If we were to stop and seriously reflect on some of the things that our “voices” are saying to us not only would we be appalled (you know that if you heard someone speaking like that to someone else you would intervene and call them on their bullying words!) and you would do your level best to find a balance so it wouldn’t affect you.

Or would you?

The way to stop these voices from affecting you is to actually reflect on them. How do we do this? I have a little exercise I like to get the women I work with to do. What I ask them to do is this (and if you are reading this, I think you should do it too!):

Take a note book (I say a note book rather than a piece of paper as it is good to have a safe hard copy so you can reflect back on it whenever you need to). At the top of a fresh page write these words:

The voices in my head are saying…

Now I want you to keep this with you for at least a day. Whenever you have a negative or positive thought about something you are doing I want you to take the time to write it down (I don’t suggest you do this on a day when you have a lot of meetings as I am not sure others will fully get what you are doing).

At the end of the day, take the time to sit down and reflect on the things that your “voices” are saying. 

Mark next to the statements if they are positive or negative.

Then starting with the negative ones start to look at why you might be saying that to yourself. Where do you think it came from?

By doing this exercise, two things will start to happen:

  1. You will become conscious of the voices, and so you can start to take conscious control over their impact on your life and career. 
  2. Eventually, it will become automatic to counter negative talk with your own voice (still in your head or out loud) using a positive mantra.

Why is it so important for us to get to know and understand the voices in our heads? 

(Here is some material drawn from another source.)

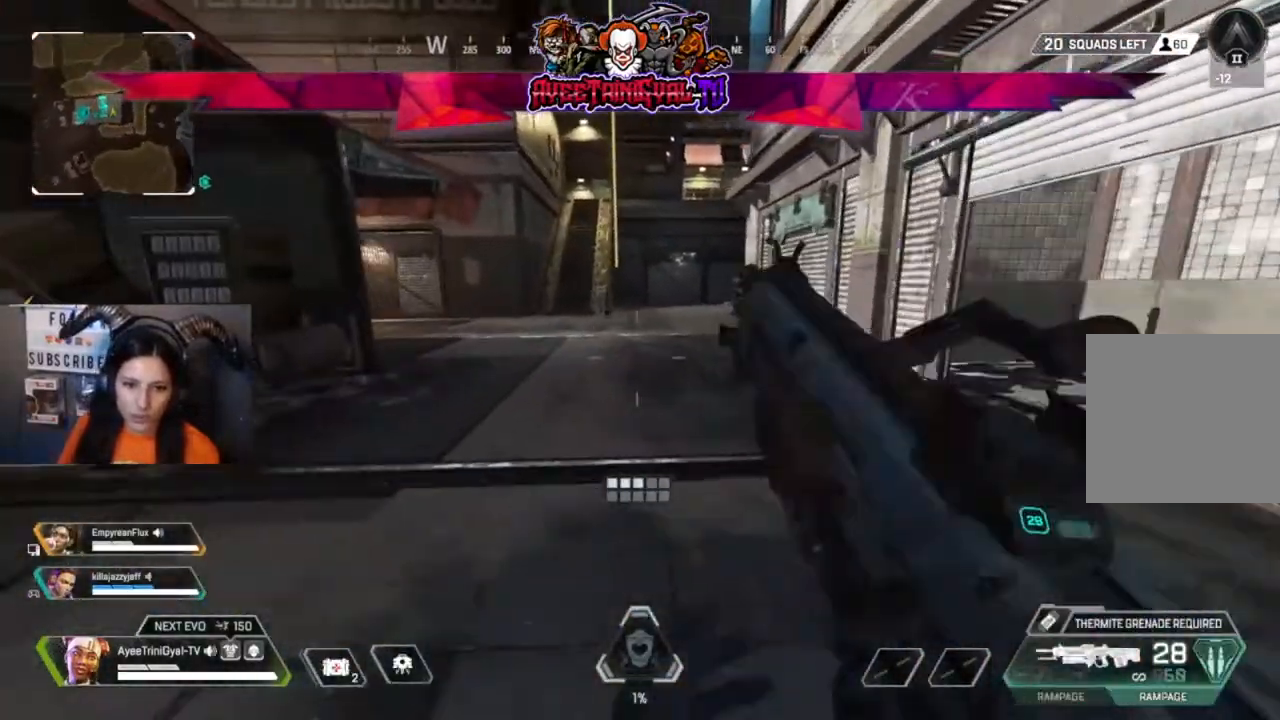
{"dt_ms": 500, "buttons": [], "left_stick": "up", "right_stick": "center"}
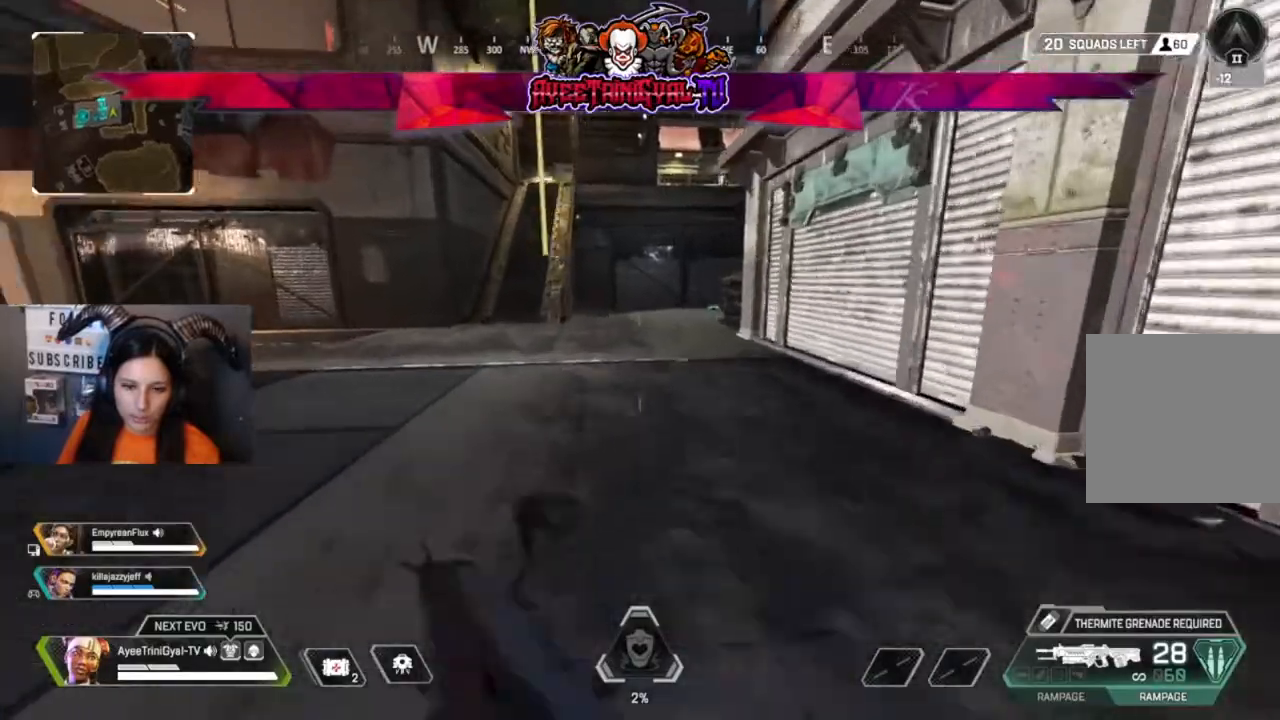
{"dt_ms": 500, "buttons": [], "left_stick": "up", "right_stick": "center", "events": []}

As I mentioned above you will be more conscious of what is happening, but you can also start to use the voices as a positive measure rather than a negative one.

As Tara Mohr talks about in her book Playing Big, we can use our positive voices to actually help not only imagine the future we want but to help work towards making it happen. We can’t do this if we are constantly letting those negative voices send us down false paths or take, what they tell us, is the only path we are capable of walking down.

It is in this way that these voices can sabotage our careers, businesses, and even our personal lives. They tell us we need to be in a certain place before we can do something, that we need to have certain qualifications and not to get “above ourselves” and our mind looks for all the “signs” around us that tell us that this is the case. So it is proven that what we are saying to ourselves is right. 

Oddly enough, those same signs can show us the way to achieving our success. We need to do it consciously.

At the end of the day, what we say to ourselves the most often will become what we get.

The question you need to ask yourself is:

What do you want and are you willing to do what you need to get it? including getting to know those voices in your head!